Problem statement => Repeat the data exactly as it stands.

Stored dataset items
========

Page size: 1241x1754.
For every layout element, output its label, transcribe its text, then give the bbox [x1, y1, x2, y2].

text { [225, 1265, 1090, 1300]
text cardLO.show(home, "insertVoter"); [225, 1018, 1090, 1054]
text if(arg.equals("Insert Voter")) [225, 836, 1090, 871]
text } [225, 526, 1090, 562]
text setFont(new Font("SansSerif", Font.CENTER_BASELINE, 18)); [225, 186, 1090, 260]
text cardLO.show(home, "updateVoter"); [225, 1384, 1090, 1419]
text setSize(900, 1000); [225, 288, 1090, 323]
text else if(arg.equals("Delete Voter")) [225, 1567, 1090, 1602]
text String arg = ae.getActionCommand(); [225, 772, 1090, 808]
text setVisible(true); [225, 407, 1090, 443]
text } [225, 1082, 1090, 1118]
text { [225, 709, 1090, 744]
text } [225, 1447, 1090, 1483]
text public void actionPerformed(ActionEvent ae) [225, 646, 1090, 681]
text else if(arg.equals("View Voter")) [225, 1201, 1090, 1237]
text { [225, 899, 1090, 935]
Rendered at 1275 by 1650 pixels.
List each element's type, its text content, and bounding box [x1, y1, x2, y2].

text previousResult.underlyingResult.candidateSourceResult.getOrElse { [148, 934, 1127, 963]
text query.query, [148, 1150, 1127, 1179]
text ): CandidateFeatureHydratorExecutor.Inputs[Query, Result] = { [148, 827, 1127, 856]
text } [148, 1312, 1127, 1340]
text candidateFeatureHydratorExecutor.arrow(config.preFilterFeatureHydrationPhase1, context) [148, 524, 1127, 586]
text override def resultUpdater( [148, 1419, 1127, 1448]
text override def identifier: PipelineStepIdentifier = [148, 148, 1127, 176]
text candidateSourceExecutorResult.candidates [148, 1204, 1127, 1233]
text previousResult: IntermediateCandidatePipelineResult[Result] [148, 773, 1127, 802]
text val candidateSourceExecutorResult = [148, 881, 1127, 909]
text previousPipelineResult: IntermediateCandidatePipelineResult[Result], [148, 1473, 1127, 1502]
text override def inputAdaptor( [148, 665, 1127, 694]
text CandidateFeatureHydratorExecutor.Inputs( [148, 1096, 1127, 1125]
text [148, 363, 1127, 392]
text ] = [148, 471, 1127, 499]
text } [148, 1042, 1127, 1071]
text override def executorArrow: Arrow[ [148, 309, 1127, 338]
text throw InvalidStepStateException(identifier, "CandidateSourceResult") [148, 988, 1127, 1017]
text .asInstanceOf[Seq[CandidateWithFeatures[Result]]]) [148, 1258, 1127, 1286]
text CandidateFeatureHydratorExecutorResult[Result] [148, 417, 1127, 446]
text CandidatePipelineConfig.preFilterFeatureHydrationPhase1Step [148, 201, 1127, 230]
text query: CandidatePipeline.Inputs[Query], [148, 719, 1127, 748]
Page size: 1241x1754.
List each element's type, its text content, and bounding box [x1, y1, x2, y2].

========

Solution below =>
Page size: 1241x1754.
For every layout element, output its label, transcribe its text, then give the bbox [x1, y1, x2, y2].

text { [225, 1265, 1090, 1300]
text cardLO.show(home, "insertVoter"); [225, 1018, 1090, 1054]
text if(arg.equals("Insert Voter")) [225, 836, 1090, 871]
text } [225, 526, 1090, 562]
text setFont(new Font("SansSerif", Font.CENTER_BASELINE, 18)); [225, 186, 1090, 260]
text cardLO.show(home, "updateVoter"); [225, 1384, 1090, 1419]
text setSize(900, 1000); [225, 288, 1090, 323]
text else if(arg.equals("Delete Voter")) [225, 1567, 1090, 1602]
text String arg = ae.getActionCommand(); [225, 772, 1090, 808]
text setVisible(true); [225, 407, 1090, 443]
text } [225, 1082, 1090, 1118]
text { [225, 709, 1090, 744]
text } [225, 1447, 1090, 1483]
text public void actionPerformed(ActionEvent ae) [225, 646, 1090, 681]
text else if(arg.equals("View Voter")) [225, 1201, 1090, 1237]
text { [225, 899, 1090, 935]
Rendered at 1275 by 1650 pixels.
List each element's type, its text content, and bounding box [x1, y1, x2, y2].

text previousResult.underlyingResult.candidateSourceResult.getOrElse { [148, 934, 1127, 963]
text query.query, [148, 1150, 1127, 1179]
text ): CandidateFeatureHydratorExecutor.Inputs[Query, Result] = { [148, 827, 1127, 856]
text } [148, 1312, 1127, 1340]
text candidateFeatureHydratorExecutor.arrow(config.preFilterFeatureHydrationPhase1, context) [148, 524, 1127, 586]
text override def resultUpdater( [148, 1419, 1127, 1448]
text override def identifier: PipelineStepIdentifier = [148, 148, 1127, 176]
text candidateSourceExecutorResult.candidates [148, 1204, 1127, 1233]
text previousResult: IntermediateCandidatePipelineResult[Result] [148, 773, 1127, 802]
text val candidateSourceExecutorResult = [148, 881, 1127, 909]
text previousPipelineResult: IntermediateCandidatePipelineResult[Result], [148, 1473, 1127, 1502]
text override def inputAdaptor( [148, 665, 1127, 694]
text CandidateFeatureHydratorExecutor.Inputs( [148, 1096, 1127, 1125]
text [148, 363, 1127, 392]
text ] = [148, 471, 1127, 499]
text } [148, 1042, 1127, 1071]
text override def executorArrow: Arrow[ [148, 309, 1127, 338]
text throw InvalidStepStateException(identifier, "CandidateSourceResult") [148, 988, 1127, 1017]
text .asInstanceOf[Seq[CandidateWithFeatures[Result]]]) [148, 1258, 1127, 1286]
text CandidateFeatureHydratorExecutorResult[Result] [148, 417, 1127, 446]
text CandidatePipelineConfig.preFilterFeatureHydrationPhase1Step [148, 201, 1127, 230]
text query: CandidatePipeline.Inputs[Query], [148, 719, 1127, 748]
Page size: 1241x1754.
List each element's type, its text content, and bounding box [x1, y1, x2, y2].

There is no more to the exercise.